(Records for this task Opens)

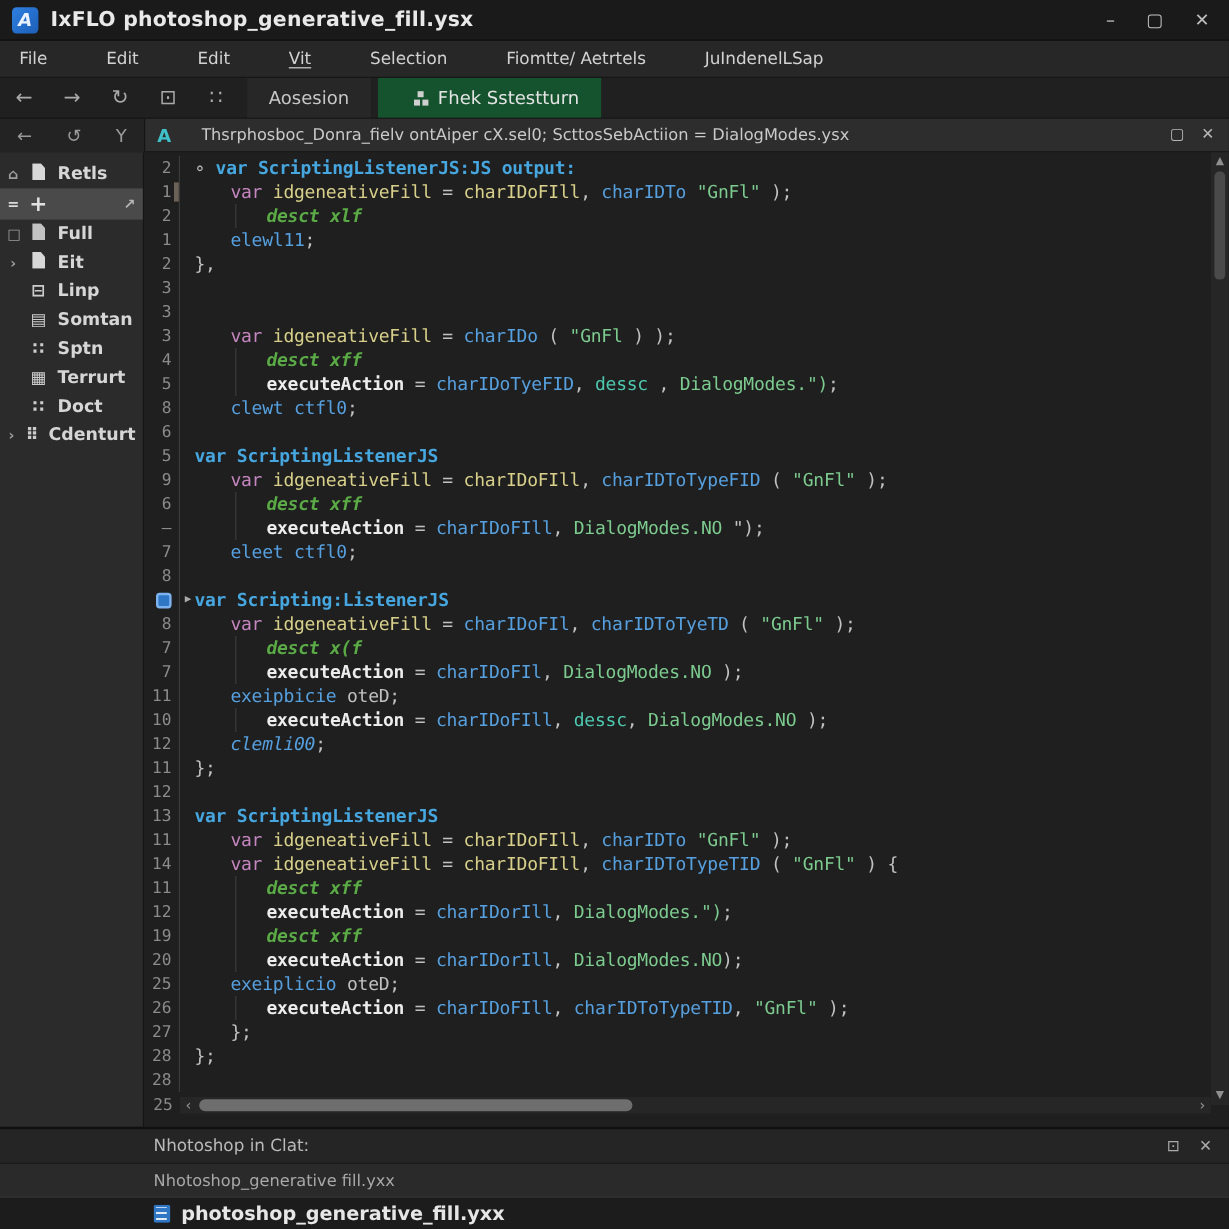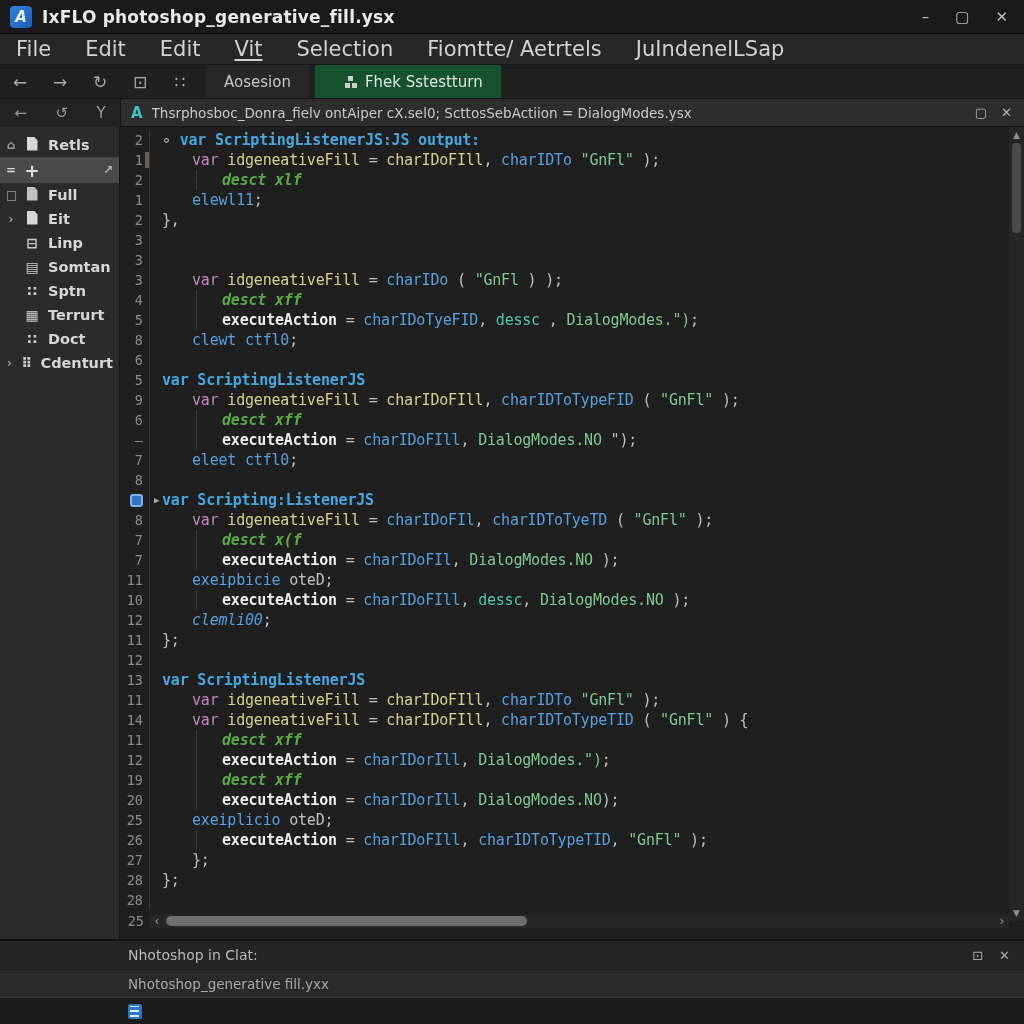--- a/index.html
+++ b/index.html
@@ -10,43 +10,43 @@
   #titlebar{height:33px;background:#1a1a1a;display:flex;align-items:center;padding:0 10px;flex:0 0 auto;
     border-bottom:1px solid #0c0c0c;}
   .applogo{width:22px;height:22px;border-radius:4px;background:linear-gradient(135deg,#2f7fe0,#1c5fb8);
     color:#eaf2ff;font-weight:bold;font-size:15px;display:flex;align-items:center;justify-content:center;
     font-style:italic;margin-right:10px;}
   .wtitle{color:#e9e9e9;font-size:17px;font-weight:bold;letter-spacing:.2px;}
   .wctrls{margin-left:auto;display:flex;gap:26px;color:#bdbdbd;font-size:15px;align-items:center;padding-right:6px;}
   .wctrl{cursor:default;}
 
   
-  #menubar{height:30px;background:#272727;display:flex;align-items:center;gap:34px;padding:0 16px;
-    color:#d2d2d2;font-size:21px;flex:0 0 auto;border-bottom:1px solid #161616;}
+  #menubar{height:30px;background:#272727;display:flex;align-items:center;gap:49px;padding:0 16px;
+    color:#d2d2d2;font-size:14px;flex:0 0 auto;border-bottom:1px solid #161616;}
   .menu-item{white-space:nowrap;}
   .menu-item.u{text-decoration:underline;text-underline-offset:3px;}
 
   
   #toolbar{height:33px;background:#202020;display:flex;align-items:stretch;color:#b9b9b9;flex:0 0 auto;
     border-bottom:1px solid #151515;}
   .tbico{width:40px;display:flex;align-items:center;justify-content:center;font-size:17px;color:#a9a9a9;}
   .tb-tab{display:flex;align-items:center;gap:8px;padding:0 18px;font-size:15px;color:#c7c7c7;background:#272727;margin-left:6px;text-align:center;}
   .tb-tab.active{background:#14532d;color:#e4e4e4;padding-left:30px;}
   .sitemap-icon{display:inline-grid;grid-template-columns:5px 5px;grid-gap:2px;width:12px;}
   .sitemap-icon i{width:5px;height:5px;background:#cfcfcf;display:block;}
   .sitemap-icon i:first-child{grid-column:1/span 2;justify-self:center;}
 
   
   #subbar{height:28px;display:flex;flex:0 0 auto;}
   #navstrip{width:120px;background:#232323;display:flex;align-items:center;justify-content:space-around;
     color:#9a9a9a;font-size:15px;border-right:1px solid #141414;}
   #edtabbar{flex:1;background:#2d2d2d;display:flex;align-items:center;padding:0 10px;gap:9px;
     border-bottom:1px solid #161616;}
   .ed-a{color:#3fc1c9;font-weight:bold;font-size:15px;}
-  .ed-path{color:#c9c9c9;font-size:13.5px;white-space:nowrap;overflow:hidden;text-overflow:ellipsis;flex:1;}
+  .ed-path{color:#c9c9c9;font-size:13.5px;white-space:nowrap;overflow:hidden;text-overflow:ellipsis;flex:1;margin-left:16px;}
   .ed-icos{display:flex;gap:14px;color:#b5b5b5;font-size:13px;padding-right:2px;}
 
   
   #body{flex:1;display:flex;min-height:0;}
   #sidebar{width:120px;background:#2b2b2b;border-right:1px solid #151515;padding-top:6px;box-sizing:border-box;}
   .sb-item{height:24px;display:flex;align-items:center;gap:8px;padding:0 6px;color:#d6d6d6;font-size:14.5px;font-weight:bold;}
   .sb-item.selected{background:#4a4a4a;height:26px;}
   .sb-pre{width:10px;color:#9d9d9d;font-size:12px;text-align:center;}
   .sb-ic{width:16px;text-align:center;color:#cccccc;font-size:14px;}
   .icofile{display:inline-block;width:11px;height:14px;background:#d8d8d8;
@@ -395,15 +395,16 @@
     <span class="ph-icos">
       <span>⊡</span>
       <span>✕</span>
     </span>
   </div>
   <div id="filerow">
     <span>Nhotoshop_generative fill.yxx</span>
   </div>
   <div id="statusbar">
     <span class="st-ico"></span>
+    <span class="st-file">photoshop_generative_fill.yxx</span>
   </div>
 
 </div>
 
 </body></html>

(Records for this task Closes)

**The task**
Print out every entry above without changing a word, and leave out the pictures.

**Exercise answer**
--- a/index.html
+++ b/index.html
@@ -10,43 +10,43 @@
   #titlebar{height:33px;background:#1a1a1a;display:flex;align-items:center;padding:0 10px;flex:0 0 auto;
     border-bottom:1px solid #0c0c0c;}
   .applogo{width:22px;height:22px;border-radius:4px;background:linear-gradient(135deg,#2f7fe0,#1c5fb8);
     color:#eaf2ff;font-weight:bold;font-size:15px;display:flex;align-items:center;justify-content:center;
     font-style:italic;margin-right:10px;}
   .wtitle{color:#e9e9e9;font-size:17px;font-weight:bold;letter-spacing:.2px;}
   .wctrls{margin-left:auto;display:flex;gap:26px;color:#bdbdbd;font-size:15px;align-items:center;padding-right:6px;}
   .wctrl{cursor:default;}
 
   
-  #menubar{height:30px;background:#272727;display:flex;align-items:center;gap:34px;padding:0 16px;
-    color:#d2d2d2;font-size:21px;flex:0 0 auto;border-bottom:1px solid #161616;}
+  #menubar{height:30px;background:#272727;display:flex;align-items:center;gap:49px;padding:0 16px;
+    color:#d2d2d2;font-size:14px;flex:0 0 auto;border-bottom:1px solid #161616;}
   .menu-item{white-space:nowrap;}
   .menu-item.u{text-decoration:underline;text-underline-offset:3px;}
 
   
   #toolbar{height:33px;background:#202020;display:flex;align-items:stretch;color:#b9b9b9;flex:0 0 auto;
     border-bottom:1px solid #151515;}
   .tbico{width:40px;display:flex;align-items:center;justify-content:center;font-size:17px;color:#a9a9a9;}
   .tb-tab{display:flex;align-items:center;gap:8px;padding:0 18px;font-size:15px;color:#c7c7c7;background:#272727;margin-left:6px;text-align:center;}
   .tb-tab.active{background:#14532d;color:#e4e4e4;padding-left:30px;}
   .sitemap-icon{display:inline-grid;grid-template-columns:5px 5px;grid-gap:2px;width:12px;}
   .sitemap-icon i{width:5px;height:5px;background:#cfcfcf;display:block;}
   .sitemap-icon i:first-child{grid-column:1/span 2;justify-self:center;}
 
   
   #subbar{height:28px;display:flex;flex:0 0 auto;}
   #navstrip{width:120px;background:#232323;display:flex;align-items:center;justify-content:space-around;
     color:#9a9a9a;font-size:15px;border-right:1px solid #141414;}
   #edtabbar{flex:1;background:#2d2d2d;display:flex;align-items:center;padding:0 10px;gap:9px;
     border-bottom:1px solid #161616;}
   .ed-a{color:#3fc1c9;font-weight:bold;font-size:15px;}
-  .ed-path{color:#c9c9c9;font-size:13.5px;white-space:nowrap;overflow:hidden;text-overflow:ellipsis;flex:1;}
+  .ed-path{color:#c9c9c9;font-size:13.5px;white-space:nowrap;overflow:hidden;text-overflow:ellipsis;flex:1;margin-left:16px;}
   .ed-icos{display:flex;gap:14px;color:#b5b5b5;font-size:13px;padding-right:2px;}
 
   
   #body{flex:1;display:flex;min-height:0;}
   #sidebar{width:120px;background:#2b2b2b;border-right:1px solid #151515;padding-top:6px;box-sizing:border-box;}
   .sb-item{height:24px;display:flex;align-items:center;gap:8px;padding:0 6px;color:#d6d6d6;font-size:14.5px;font-weight:bold;}
   .sb-item.selected{background:#4a4a4a;height:26px;}
   .sb-pre{width:10px;color:#9d9d9d;font-size:12px;text-align:center;}
   .sb-ic{width:16px;text-align:center;color:#cccccc;font-size:14px;}
   .icofile{display:inline-block;width:11px;height:14px;background:#d8d8d8;
@@ -395,15 +395,16 @@
     <span class="ph-icos">
       <span>⊡</span>
       <span>✕</span>
     </span>
   </div>
   <div id="filerow">
     <span>Nhotoshop_generative fill.yxx</span>
   </div>
   <div id="statusbar">
     <span class="st-ico"></span>
+    <span class="st-file">photoshop_generative_fill.yxx</span>
   </div>
 
 </div>
 
 </body></html>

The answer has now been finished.